Transcribe, word for word and without additions, each line below from the one containing "M378,1246L465,893" through the one containing "M354,4C347,31 336,58 331,86C314,187", both ends included.

_Materials provided:_

——

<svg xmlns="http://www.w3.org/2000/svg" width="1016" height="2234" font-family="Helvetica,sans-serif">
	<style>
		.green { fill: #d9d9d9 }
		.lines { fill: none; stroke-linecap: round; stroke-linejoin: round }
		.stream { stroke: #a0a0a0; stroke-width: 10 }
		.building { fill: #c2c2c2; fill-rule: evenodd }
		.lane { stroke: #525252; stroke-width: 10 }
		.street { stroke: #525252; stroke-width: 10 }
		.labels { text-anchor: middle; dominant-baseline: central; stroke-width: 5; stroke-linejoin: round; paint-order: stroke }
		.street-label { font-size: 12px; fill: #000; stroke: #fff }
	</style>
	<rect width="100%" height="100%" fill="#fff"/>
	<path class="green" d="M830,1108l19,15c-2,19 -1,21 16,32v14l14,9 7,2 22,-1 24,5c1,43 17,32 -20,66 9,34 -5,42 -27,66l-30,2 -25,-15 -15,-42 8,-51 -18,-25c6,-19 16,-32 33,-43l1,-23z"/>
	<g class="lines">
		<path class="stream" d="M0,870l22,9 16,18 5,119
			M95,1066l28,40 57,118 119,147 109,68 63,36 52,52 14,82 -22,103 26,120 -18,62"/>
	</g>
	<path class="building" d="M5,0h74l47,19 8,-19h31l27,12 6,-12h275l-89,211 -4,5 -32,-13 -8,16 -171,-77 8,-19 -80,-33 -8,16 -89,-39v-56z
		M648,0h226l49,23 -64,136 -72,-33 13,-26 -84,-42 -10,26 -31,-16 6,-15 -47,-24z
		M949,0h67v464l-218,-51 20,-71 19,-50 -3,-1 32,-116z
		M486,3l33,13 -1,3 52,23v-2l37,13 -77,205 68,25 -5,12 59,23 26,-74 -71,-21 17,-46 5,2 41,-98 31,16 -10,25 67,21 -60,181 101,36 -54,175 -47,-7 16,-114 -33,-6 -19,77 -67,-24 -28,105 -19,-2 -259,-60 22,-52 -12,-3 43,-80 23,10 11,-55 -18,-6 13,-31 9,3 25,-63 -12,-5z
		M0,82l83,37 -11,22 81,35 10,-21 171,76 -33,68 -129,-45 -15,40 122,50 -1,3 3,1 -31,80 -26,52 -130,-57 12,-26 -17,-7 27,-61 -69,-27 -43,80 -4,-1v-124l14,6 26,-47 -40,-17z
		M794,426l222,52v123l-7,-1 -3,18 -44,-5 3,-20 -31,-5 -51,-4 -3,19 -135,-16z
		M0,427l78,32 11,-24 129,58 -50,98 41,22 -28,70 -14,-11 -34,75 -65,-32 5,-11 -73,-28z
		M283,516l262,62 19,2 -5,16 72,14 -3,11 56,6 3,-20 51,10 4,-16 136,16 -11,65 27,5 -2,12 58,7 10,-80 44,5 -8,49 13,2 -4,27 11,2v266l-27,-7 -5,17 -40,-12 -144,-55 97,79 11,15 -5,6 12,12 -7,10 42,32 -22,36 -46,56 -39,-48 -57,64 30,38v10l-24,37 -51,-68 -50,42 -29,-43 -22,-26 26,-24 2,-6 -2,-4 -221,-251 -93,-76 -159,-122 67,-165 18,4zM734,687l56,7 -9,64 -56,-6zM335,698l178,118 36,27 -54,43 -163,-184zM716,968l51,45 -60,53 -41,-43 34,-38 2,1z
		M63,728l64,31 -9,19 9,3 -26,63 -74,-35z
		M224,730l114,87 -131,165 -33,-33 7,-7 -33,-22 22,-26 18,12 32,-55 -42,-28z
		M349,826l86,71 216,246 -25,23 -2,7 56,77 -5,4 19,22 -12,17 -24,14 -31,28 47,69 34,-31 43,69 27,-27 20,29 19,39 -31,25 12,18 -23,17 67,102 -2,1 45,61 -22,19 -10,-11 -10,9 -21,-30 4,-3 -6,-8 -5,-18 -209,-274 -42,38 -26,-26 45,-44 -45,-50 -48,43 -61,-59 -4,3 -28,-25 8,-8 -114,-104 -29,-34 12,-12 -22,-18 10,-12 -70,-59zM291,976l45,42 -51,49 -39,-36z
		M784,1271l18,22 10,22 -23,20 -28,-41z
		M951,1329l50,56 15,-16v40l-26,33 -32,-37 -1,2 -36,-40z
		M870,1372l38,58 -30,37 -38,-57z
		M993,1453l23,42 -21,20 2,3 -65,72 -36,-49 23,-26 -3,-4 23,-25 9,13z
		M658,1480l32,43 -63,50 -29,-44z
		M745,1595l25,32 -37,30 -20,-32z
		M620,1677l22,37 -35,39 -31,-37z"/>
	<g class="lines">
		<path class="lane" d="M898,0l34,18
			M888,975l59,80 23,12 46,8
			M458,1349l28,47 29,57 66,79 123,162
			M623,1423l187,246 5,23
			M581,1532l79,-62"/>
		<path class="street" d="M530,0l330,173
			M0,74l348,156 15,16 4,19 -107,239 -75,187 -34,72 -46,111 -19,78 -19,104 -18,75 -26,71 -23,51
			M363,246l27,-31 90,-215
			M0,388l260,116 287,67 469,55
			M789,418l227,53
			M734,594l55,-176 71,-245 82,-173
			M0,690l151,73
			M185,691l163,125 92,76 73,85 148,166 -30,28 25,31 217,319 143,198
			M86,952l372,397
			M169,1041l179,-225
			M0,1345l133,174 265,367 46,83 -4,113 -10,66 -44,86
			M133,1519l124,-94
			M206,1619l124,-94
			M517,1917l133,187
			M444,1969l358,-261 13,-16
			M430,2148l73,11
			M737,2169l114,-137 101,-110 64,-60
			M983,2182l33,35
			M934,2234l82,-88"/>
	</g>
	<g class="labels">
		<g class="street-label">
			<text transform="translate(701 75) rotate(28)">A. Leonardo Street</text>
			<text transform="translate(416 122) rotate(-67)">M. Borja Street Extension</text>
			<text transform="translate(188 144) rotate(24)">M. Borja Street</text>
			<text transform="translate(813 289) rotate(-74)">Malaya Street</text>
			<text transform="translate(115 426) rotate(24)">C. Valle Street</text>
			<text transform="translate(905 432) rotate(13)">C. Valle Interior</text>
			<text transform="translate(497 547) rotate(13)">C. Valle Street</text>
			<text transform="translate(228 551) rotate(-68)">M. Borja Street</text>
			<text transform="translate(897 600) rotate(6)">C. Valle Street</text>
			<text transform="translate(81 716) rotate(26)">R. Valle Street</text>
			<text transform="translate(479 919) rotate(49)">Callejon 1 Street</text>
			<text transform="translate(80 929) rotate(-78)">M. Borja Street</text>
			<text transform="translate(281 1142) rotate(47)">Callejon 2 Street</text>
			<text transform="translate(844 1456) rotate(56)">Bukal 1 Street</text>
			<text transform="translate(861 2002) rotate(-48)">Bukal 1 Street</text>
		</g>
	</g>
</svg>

——

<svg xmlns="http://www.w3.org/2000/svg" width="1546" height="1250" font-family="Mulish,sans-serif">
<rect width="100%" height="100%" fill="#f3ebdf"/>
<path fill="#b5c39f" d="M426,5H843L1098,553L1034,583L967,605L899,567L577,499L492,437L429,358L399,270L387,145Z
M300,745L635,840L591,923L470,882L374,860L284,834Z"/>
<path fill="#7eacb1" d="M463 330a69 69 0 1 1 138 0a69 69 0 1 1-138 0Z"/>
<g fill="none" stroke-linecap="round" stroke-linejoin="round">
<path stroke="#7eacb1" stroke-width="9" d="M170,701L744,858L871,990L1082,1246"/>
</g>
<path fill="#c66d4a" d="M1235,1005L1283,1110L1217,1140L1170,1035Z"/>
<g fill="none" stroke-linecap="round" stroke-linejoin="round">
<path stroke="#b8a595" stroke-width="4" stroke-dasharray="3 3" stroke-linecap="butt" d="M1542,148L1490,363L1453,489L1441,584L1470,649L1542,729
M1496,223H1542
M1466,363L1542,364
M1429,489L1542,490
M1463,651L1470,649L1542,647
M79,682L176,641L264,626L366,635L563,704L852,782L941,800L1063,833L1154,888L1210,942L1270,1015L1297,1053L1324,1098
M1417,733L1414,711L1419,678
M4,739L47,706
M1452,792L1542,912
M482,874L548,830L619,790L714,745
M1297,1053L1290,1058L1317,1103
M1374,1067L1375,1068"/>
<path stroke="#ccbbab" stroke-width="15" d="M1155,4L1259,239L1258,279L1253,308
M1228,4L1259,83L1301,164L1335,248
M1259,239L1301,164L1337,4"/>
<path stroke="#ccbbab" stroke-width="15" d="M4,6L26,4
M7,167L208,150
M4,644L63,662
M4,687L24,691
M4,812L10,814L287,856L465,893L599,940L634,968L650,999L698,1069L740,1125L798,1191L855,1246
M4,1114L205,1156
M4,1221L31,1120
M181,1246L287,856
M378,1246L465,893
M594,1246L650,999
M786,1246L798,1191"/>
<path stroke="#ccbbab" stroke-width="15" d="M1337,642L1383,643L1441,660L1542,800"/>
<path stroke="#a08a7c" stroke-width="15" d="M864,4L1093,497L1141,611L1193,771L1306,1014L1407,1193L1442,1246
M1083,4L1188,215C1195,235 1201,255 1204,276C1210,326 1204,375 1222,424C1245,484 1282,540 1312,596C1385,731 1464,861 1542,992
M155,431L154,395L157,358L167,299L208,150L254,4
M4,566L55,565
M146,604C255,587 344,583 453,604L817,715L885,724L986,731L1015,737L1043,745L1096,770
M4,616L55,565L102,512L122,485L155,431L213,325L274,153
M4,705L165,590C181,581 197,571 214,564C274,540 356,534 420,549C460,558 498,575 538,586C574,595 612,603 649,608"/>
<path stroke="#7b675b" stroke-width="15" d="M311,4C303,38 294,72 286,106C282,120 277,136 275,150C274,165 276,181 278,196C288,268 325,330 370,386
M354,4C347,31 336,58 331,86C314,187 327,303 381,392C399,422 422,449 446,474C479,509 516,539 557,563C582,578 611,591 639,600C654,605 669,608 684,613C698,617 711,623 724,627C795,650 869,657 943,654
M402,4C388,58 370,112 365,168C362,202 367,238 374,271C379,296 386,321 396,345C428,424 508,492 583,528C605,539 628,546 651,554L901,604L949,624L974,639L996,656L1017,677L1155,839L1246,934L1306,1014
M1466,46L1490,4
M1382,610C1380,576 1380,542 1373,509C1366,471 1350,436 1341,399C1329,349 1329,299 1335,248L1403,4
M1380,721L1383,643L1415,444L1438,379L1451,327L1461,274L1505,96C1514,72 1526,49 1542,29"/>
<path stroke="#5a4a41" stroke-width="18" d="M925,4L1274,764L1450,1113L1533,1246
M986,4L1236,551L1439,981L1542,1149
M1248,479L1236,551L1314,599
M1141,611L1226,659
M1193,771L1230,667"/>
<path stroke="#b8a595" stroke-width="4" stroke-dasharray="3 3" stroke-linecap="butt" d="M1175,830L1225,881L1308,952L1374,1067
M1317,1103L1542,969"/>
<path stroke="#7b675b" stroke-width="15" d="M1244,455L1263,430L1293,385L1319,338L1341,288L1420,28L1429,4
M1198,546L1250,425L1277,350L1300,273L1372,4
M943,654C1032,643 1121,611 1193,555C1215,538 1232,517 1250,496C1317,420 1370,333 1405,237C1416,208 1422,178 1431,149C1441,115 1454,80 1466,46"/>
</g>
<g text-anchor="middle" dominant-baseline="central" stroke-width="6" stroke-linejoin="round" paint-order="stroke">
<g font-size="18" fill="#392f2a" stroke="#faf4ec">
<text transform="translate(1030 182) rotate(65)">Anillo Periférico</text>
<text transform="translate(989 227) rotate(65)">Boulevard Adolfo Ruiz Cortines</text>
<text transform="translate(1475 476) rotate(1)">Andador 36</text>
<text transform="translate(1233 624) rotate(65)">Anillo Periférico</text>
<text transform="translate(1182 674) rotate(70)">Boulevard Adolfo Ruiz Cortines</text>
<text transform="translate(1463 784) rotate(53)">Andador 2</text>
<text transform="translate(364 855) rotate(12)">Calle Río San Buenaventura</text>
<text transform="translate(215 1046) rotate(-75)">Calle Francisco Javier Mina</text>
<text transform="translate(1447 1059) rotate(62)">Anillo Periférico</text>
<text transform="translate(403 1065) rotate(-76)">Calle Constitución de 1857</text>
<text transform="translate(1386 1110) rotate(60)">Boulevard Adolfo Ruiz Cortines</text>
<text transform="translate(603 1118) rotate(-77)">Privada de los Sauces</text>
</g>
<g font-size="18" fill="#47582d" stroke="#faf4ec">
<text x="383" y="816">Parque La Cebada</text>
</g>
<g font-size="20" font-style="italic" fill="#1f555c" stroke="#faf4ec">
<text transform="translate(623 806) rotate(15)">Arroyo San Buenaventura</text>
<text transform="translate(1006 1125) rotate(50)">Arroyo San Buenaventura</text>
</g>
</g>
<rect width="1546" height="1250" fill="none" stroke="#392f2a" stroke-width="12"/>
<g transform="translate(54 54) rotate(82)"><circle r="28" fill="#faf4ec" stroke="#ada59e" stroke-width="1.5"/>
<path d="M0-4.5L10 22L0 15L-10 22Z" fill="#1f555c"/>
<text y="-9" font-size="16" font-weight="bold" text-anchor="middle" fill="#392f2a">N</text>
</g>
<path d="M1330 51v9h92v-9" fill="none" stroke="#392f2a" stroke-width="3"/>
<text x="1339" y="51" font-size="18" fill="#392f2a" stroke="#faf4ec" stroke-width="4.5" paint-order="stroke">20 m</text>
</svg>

——

_Solution to this task:_
M378,1246L465,893
M594,1246L650,999
M786,1246L798,1191"/>
<path stroke="#ccbbab" stroke-width="15" d="M1337,642L1383,643L1441,660L1542,800"/>
<path stroke="#a08a7c" stroke-width="15" d="M864,4L1093,497L1141,611L1193,771L1306,1014L1407,1193L1442,1246
M1083,4L1188,215C1195,235 1201,255 1204,276C1210,326 1204,375 1222,424C1245,484 1282,540 1312,596C1385,731 1464,861 1542,992
M155,431L154,395L157,358L167,299L208,150L254,4
M4,566L55,565
M146,604C255,587 344,583 453,604L817,715L885,724L986,731L1015,737L1043,745L1096,770
M4,616L55,565L102,512L122,485L155,431L213,325L274,153
M4,705L165,590C181,581 197,571 214,564C274,540 356,534 420,549C460,558 498,575 538,586C574,595 612,603 649,608"/>
<path stroke="#7b675b" stroke-width="15" d="M311,4C303,38 294,72 286,106C282,120 277,136 275,150C274,165 276,181 278,196C288,268 325,330 370,386
M354,4C347,31 336,58 331,86C314,187 327,303 381,392C399,422 422,449 446,474C479,509 516,539 557,563C582,578 611,591 639,600C654,605 669,608 684,613C698,617 711,623 724,627C795,650 869,657 943,654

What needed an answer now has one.